This topic describes how to ship data from Log Service to OSS and store the data in the Parquet format.

Configuration parameters

You can set the storage format of data that is shipped to OSS. The following figure shows how to set the storage format to Parquet. For more information, see Configure a data shipping rule. Parquet keys

The following table describes the configuration parameters in the preceding figure.

Parameter Description
Key Name The name of the log field that you want to ship to OSS. You can view log fields on the Raw Logs tab of a Logstore. You can also enter the names of the fields that you want to ship to OSS in the Key Name column. When the fields are shipped to OSS, they are stored in the Parquet format in the order that the field names are entered. The names of the fields are the column names in OSS. The log fields that you can ship to OSS include the fields in the log content and the reserved fields such as __time__, _topic__, and __source__. For more information about reserved fields, see Reserved fields. The value of a field in the Parquet format is null in the following two scenarios:
  • The field does not exist in logs.
  • The value of the field fails to be converted from the string type to a non-string type, for example, double or Int64.
Note The keys that you enter in the Parquet Keys field must be unique.
Type The Parquet storage format supports six data types: string, Boolean, Int32, Int64, float, and double.
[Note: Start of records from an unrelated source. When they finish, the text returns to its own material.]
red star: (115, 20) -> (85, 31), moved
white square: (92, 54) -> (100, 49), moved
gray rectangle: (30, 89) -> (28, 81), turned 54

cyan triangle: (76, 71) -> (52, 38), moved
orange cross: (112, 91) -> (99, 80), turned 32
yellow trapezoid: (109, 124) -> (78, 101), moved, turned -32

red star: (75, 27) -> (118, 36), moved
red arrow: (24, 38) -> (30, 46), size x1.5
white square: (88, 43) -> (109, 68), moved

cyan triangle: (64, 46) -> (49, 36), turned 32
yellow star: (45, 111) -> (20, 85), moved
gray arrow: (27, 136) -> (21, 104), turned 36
Log fields are converted from the string type to a data type that the Parquet storage format supports. If the data type of a log field fails to be converted, the value of the log field is null.
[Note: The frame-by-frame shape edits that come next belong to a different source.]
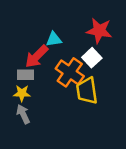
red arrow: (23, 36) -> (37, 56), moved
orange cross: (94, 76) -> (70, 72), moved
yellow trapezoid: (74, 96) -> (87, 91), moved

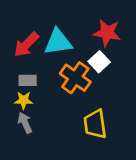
cyan triangle: (54, 39) -> (58, 42), size x1.6
red arrow: (37, 56) -> (26, 45), moved
yellow trapezoid: (87, 91) -> (95, 124), moved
Directories in OSS buckets

The following table lists the directories in OSS buckets that store data shipped from Log Service.

Compressed File extension Example Description
No .parquet oss://oss-shipper-shenzhen/ecs_test/2016/01/26/20/54_1453812893059571256_937.parquet After you download the OSS buckets to the local server, you can use the parquet-tools utility to open the buckets. For more information about the parquet-tools utility, visit parquet-tools.
Yes (compressed by using Snappy) .snappy.parquet oss://oss-shipper-shenzhen/ecs_test/2016/01/26/20/54_1453812893059571256_937.snappy.parquet After you download the OSS buckets to the local server, you can use the parquet-tools utility to open the buckets. For more information about the parquet-tools utility, visit parquet-tools.

Data consumption

  • You can use E-MapReduce, Spark, and Hive to consume data. For more information, visit LanguageManual DDL.
  • You can use inspection tools to consume data.
    The parquet-tools utility can be used to inspect Parquet files, view the schema of the data stored in the files, and read the data. You can compile the utility or download the parquet-tools-1.6.0rc3-SNAPSHOT utility that Log Service provides to consume data.
    • To view the schema of the data stored in a Parquet file, use the following sample code:
      $ java -jar parquet-tools-1.6.0rc3-SNAPSHOT.jar schema -d 00_1490803532136470439_124353.snappy.parquet | head -n 30
      message schema {
        optional int32 __time__;
        optional binary ip;
        optional binary __source__;
        optional binary method;
        optional binary __topic__;
        optional double seq;
        optional int64 status;
        optional binary time;
        optional binary url;
        optional boolean ua;
      }
      creator: parquet-cpp version 1.0.0
      file schema: schema
      --------------------------------------------------------------------------------
      __time__: OPTIONAL INT32 R:0 D:1
      ip: OPTIONAL BINARY R:0 D:1
      .......
    • To view the data stored in a Parquet file, use the following sample code:
      $ java -jar parquet-tools-1.6.0rc3-SNAPSHOT.jar head -n 2 00_1490803532136470439_124353.snappy.parquet
      __time__ = 1490803230
      ip = 10.200.98.220
      __source__ = *. *. *.*
      method = POST
      __topic__ =
      seq = 1667821.0
      status = 200
      time = 30/Mar/2017:00:00:30 +0800
      url = /PutData? Category=YunOsAccountOpLog&AccessKeyId=*************&Date=Fri%2C%2028%20Jun%202013%2006%3A53%3A30%20GMT&Topic=raw&Signature=********************************* HTTP/1.1
      __time__ = 1490803230
      ip = 10.200.98.220
      __source__ = *. *. *.*
      method = POST
      __topic__ =
      seq = 1667822.0
      status = 200
      time = 30/Mar/2017:00:00:30 +0800
      url = /PutData? Category=YunOsAccountOpLog&AccessKeyId=*************&Date=Fri%2C%2028%20Jun%202013%2006%3A53%3A30%20GMT&Topic=raw&Signature=********************************* HTTP/1.1

    For more information, run the java -jar parquet-tools-1.6.0rc3-SNAPSHOT.jar -h command.